Hohenstein

Hohenstein

Ort: N52 11.811 E9 18.999

 

Das alte germanische Heiligtum, das die Sachsen unter Widukind gegen den fränkischen Schlächter Karl dem Großen verteidigt hatten. Die Germanen vernichteten im Jahr 782 u. Zt. das fränkische Heer. Der Bach, der an der Totenborn-Quelle (fälschlich Blutbach-Quelle) entspringt, soll vom Blut rot gefärbt gewesen sein und daher stammt der Name Blutbachtal.

Am Grünen Altar und am Trudenstein mit seinem Opferaltar wurde und wird den Göttern geopfert und gedacht, so wie es früher die Cherusker und später die Sachsen taten.
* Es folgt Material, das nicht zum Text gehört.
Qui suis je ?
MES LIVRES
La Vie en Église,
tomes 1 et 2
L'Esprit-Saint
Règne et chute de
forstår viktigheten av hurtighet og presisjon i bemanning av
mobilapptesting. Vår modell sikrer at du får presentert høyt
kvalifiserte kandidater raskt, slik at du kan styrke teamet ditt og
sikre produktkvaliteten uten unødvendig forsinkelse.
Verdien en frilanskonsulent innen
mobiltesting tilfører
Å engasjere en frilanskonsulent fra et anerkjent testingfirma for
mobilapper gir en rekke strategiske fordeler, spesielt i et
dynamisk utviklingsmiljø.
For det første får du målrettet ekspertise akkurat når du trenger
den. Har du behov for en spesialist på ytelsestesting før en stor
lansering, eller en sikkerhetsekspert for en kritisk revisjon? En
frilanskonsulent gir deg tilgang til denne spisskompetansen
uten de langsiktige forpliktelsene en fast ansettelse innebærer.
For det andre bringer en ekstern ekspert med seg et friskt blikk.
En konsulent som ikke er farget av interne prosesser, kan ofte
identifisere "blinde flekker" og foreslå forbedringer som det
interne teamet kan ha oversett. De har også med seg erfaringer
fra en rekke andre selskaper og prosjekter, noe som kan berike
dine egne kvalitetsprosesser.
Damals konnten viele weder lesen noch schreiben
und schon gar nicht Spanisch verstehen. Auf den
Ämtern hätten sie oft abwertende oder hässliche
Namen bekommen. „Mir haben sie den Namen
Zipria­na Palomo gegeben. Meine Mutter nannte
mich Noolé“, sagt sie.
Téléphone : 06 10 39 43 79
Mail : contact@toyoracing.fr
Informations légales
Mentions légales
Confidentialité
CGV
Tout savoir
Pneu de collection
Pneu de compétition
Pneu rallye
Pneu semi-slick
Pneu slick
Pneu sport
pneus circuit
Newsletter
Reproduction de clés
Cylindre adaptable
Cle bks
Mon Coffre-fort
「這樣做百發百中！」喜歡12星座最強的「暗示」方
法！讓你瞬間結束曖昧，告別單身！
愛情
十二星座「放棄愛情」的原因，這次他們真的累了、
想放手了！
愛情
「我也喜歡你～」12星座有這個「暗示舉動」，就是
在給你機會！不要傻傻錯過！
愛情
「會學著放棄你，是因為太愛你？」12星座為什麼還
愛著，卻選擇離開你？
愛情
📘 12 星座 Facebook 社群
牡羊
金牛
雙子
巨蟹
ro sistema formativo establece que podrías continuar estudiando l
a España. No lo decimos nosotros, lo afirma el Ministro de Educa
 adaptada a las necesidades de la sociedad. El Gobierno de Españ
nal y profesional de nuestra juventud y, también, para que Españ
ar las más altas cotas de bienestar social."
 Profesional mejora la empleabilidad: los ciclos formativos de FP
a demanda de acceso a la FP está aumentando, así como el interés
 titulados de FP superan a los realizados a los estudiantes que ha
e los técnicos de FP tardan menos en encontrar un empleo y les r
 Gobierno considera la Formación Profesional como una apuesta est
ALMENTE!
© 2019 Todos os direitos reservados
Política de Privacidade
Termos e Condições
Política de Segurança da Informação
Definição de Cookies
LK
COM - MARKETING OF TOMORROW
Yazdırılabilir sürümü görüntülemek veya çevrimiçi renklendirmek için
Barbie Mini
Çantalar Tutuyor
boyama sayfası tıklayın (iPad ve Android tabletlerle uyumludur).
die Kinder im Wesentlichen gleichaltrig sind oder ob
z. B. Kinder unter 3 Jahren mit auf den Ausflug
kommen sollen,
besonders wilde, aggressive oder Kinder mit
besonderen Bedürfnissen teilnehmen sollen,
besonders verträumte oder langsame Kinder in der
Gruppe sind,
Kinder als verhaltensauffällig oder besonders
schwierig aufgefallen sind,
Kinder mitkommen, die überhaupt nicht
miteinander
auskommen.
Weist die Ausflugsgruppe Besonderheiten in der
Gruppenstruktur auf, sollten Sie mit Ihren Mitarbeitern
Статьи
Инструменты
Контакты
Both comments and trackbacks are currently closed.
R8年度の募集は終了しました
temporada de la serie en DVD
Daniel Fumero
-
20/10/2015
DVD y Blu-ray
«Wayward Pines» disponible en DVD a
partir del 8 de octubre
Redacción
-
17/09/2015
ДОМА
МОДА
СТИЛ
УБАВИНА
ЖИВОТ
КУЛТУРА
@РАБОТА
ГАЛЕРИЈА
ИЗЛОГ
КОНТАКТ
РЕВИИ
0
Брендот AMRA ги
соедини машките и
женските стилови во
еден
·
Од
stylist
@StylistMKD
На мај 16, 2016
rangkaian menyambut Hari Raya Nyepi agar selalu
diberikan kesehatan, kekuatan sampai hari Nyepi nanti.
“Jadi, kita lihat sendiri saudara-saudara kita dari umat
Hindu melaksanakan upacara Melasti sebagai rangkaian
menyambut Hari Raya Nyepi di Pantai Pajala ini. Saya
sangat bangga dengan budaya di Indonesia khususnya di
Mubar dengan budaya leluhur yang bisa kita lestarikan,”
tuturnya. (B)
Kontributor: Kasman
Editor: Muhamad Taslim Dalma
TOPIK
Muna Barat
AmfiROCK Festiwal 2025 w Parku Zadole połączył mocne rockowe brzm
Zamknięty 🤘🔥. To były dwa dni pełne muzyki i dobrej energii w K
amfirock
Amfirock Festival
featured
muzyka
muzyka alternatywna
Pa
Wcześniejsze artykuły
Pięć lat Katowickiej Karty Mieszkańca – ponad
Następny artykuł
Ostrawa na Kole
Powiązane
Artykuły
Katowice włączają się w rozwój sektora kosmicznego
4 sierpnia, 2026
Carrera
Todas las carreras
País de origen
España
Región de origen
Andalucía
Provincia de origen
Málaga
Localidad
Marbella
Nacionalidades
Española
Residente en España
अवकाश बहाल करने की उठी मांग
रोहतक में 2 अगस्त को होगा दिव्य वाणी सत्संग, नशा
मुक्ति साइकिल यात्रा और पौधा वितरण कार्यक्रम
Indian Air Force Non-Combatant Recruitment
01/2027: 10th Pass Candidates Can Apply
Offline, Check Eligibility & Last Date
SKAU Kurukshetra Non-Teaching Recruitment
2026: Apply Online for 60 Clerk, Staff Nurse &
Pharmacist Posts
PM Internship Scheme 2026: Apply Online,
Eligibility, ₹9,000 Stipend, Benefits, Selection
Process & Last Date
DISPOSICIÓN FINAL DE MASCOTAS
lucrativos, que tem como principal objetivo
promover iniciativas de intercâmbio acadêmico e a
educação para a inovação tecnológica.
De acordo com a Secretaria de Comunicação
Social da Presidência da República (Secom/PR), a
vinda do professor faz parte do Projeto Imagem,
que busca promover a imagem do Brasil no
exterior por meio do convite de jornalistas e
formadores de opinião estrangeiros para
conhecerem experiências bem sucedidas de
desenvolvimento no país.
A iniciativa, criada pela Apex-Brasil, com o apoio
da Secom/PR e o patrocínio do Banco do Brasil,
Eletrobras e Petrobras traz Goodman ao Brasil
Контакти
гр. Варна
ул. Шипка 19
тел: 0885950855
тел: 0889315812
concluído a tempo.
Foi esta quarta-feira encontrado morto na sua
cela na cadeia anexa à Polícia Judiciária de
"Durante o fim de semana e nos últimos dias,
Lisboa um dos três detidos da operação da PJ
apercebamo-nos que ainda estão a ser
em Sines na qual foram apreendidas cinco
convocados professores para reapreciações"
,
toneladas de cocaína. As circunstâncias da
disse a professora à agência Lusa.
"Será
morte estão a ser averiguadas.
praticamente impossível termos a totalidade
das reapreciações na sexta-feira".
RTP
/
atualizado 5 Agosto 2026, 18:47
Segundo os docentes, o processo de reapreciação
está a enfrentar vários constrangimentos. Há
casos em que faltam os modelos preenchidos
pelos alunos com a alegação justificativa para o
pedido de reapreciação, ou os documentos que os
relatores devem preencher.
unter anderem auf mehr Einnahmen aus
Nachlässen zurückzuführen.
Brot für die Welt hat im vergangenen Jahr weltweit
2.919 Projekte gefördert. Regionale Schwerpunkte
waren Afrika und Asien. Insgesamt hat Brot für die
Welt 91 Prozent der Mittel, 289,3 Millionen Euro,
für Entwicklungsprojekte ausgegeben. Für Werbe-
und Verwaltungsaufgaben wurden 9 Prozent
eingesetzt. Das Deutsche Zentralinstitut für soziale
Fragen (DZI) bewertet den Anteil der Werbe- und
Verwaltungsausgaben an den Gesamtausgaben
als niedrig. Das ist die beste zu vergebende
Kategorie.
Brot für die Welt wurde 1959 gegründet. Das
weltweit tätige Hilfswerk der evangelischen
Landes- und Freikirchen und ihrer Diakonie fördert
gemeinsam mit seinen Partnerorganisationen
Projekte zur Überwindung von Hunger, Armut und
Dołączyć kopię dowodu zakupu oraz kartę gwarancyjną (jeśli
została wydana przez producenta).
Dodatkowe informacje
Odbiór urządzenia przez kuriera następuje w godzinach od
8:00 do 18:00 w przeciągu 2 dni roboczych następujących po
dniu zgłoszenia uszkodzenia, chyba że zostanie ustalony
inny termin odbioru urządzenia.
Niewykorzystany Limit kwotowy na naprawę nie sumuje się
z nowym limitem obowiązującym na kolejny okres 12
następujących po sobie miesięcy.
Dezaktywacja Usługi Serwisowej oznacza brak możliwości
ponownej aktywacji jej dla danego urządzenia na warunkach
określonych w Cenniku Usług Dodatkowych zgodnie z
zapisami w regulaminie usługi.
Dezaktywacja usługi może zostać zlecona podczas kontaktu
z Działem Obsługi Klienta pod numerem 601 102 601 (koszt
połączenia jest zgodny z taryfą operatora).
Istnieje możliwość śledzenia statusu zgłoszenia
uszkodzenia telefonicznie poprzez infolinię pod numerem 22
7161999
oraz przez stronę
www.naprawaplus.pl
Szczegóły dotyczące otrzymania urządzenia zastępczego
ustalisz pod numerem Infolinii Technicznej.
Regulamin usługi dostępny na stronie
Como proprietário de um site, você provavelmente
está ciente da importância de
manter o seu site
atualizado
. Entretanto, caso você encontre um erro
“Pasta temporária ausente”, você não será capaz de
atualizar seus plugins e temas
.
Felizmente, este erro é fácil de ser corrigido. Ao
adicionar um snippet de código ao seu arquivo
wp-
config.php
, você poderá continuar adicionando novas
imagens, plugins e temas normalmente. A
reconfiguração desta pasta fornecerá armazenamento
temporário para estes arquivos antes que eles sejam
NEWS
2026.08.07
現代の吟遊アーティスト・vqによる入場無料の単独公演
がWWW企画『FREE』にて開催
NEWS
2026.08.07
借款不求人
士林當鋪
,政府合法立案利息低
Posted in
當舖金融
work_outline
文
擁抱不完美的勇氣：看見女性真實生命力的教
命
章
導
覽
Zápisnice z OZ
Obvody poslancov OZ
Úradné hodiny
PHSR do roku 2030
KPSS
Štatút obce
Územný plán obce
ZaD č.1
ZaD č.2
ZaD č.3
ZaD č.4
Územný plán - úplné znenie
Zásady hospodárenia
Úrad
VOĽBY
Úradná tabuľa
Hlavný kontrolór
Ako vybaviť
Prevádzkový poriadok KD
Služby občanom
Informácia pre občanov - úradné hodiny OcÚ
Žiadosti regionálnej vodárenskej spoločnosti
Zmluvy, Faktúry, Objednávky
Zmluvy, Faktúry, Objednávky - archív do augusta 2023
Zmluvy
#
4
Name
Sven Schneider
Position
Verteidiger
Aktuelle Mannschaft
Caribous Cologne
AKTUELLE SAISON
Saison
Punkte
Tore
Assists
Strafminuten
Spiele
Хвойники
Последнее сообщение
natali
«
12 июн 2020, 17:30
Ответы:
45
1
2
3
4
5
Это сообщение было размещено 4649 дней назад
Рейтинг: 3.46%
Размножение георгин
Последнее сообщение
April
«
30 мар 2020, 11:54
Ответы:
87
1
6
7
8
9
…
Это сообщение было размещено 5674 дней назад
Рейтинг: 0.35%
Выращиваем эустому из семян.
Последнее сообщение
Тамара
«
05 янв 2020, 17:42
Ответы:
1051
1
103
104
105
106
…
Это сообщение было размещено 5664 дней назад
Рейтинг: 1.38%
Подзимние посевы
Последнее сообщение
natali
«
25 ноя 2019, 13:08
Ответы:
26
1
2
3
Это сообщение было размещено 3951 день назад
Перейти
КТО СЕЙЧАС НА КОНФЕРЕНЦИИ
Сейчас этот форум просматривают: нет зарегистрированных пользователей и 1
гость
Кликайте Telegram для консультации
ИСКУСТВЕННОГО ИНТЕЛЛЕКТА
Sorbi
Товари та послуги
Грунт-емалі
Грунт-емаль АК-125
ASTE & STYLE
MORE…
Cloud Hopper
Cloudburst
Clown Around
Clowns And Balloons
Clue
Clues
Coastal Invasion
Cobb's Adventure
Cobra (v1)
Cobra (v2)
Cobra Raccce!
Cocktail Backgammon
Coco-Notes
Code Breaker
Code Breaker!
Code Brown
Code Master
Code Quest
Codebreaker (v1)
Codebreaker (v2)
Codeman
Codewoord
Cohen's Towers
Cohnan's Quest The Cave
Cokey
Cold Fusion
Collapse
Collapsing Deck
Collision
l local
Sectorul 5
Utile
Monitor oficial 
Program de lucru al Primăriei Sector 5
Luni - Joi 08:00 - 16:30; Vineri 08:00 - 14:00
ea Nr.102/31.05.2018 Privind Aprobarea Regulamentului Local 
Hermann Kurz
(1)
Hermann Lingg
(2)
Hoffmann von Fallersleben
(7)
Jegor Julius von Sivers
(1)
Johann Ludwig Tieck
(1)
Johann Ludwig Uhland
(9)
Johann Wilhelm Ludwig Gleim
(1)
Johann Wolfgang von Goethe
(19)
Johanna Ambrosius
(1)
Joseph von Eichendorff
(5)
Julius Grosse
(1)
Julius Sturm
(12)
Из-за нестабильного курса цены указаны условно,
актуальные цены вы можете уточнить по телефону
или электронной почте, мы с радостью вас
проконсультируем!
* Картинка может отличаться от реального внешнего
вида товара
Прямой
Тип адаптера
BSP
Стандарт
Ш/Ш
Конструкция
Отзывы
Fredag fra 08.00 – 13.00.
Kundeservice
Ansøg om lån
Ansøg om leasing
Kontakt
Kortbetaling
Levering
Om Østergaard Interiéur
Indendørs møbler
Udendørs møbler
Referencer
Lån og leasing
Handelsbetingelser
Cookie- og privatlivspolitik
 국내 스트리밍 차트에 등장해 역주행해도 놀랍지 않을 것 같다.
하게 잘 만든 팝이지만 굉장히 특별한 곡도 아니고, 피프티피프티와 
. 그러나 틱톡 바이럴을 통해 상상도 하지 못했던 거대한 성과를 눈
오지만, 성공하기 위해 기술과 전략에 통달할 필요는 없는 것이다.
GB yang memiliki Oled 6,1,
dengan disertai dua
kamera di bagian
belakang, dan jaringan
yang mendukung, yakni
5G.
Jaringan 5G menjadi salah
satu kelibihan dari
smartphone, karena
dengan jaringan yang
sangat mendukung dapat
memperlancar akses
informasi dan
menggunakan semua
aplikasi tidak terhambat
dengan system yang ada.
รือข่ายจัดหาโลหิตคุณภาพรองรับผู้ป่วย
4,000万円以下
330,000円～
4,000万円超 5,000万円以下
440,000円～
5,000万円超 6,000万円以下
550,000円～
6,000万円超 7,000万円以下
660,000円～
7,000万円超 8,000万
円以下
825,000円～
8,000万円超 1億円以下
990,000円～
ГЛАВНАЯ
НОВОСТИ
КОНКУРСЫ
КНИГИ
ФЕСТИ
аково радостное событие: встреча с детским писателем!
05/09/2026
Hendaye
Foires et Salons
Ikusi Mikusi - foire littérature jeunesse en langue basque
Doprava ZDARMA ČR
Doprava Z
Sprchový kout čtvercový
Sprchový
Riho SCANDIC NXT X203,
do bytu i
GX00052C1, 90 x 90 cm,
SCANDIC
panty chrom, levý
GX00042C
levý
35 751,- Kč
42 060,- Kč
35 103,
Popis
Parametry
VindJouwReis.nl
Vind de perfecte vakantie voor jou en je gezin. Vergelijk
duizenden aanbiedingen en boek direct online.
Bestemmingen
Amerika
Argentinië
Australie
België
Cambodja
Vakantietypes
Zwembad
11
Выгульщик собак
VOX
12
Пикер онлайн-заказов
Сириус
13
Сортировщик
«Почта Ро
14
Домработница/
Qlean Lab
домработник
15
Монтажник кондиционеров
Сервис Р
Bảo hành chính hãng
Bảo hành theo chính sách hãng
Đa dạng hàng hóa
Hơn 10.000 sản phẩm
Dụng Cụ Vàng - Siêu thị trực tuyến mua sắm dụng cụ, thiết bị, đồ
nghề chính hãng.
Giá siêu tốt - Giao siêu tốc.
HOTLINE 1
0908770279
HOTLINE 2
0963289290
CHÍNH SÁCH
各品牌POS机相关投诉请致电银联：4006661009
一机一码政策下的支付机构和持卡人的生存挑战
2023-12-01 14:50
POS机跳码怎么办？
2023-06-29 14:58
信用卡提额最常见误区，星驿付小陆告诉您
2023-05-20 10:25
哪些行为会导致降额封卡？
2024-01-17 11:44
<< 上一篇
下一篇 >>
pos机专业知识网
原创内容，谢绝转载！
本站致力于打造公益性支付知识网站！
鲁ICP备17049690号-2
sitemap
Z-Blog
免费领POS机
Der Hohenstein war und ist vor allem der Göttin Ostara geweiht und dient(e) als Versammlungs-, Gerichts- und Opferort.

 

Die Runentafel

Germanische Priesterin am Hohenstein

 

Eine Runen-Tontafel wurde ende des 15. Jhs. am Hohenstein gefunden. Leider ist sie nicht mehr vollständig erhalten und nur noch in diesem Holzschnitt zu besichtigen, die in der Baxmannbaude am Hohenstein hängt.

 

Dort sieht man eine Priesterin mit gehörntem Helm oder Kopfschmuck. Die Hörner sind Zeichen der religiösen Macht und scheinen einen Priester oder einen Schamanen zu kennzeichnen. In der linken Hand hält sie ein Ritus- Messer mit einer Art Pferdeschweif und in der rechten einen Gegenstand, der leider durch die Zerstörung des Originals nicht mehr zu rekonstruieren ist. Auf dem Rücken trägt sie etwas gekreuzt, das verborgen bleibt.

Rechts im Bild scheint etwas, wie die Sonne zu sehen zu sein, die einen merkwürdigen Schweif trägt. Darunter ist ein Hufeisen zu sehen. Ob es bei den Germanen schon als Glücksbringer betrachtet wurde ist mir nicht bekannt. Dass jedoch Pferde als heilig galten und auf ihren Pferdeäpfeln die halozinigenen Psilos wuchsen, die sie zur schamanischen Reise bzw. zu Kultzwecken verwendeten, lässt eine religiöse Verehrung oder Nutzung des Hufeisens als wahrscheinlich erscheinen.

Die Runenschrift ist bis heute noch nicht entschlüsselt; evt. hat der Schnitzer keinen Wert auf die originalgetreue Widergabe gelegt, oder die Tontafel ist durch Binderunen und andere Zeichen nicht mehr zu entschlüsseln.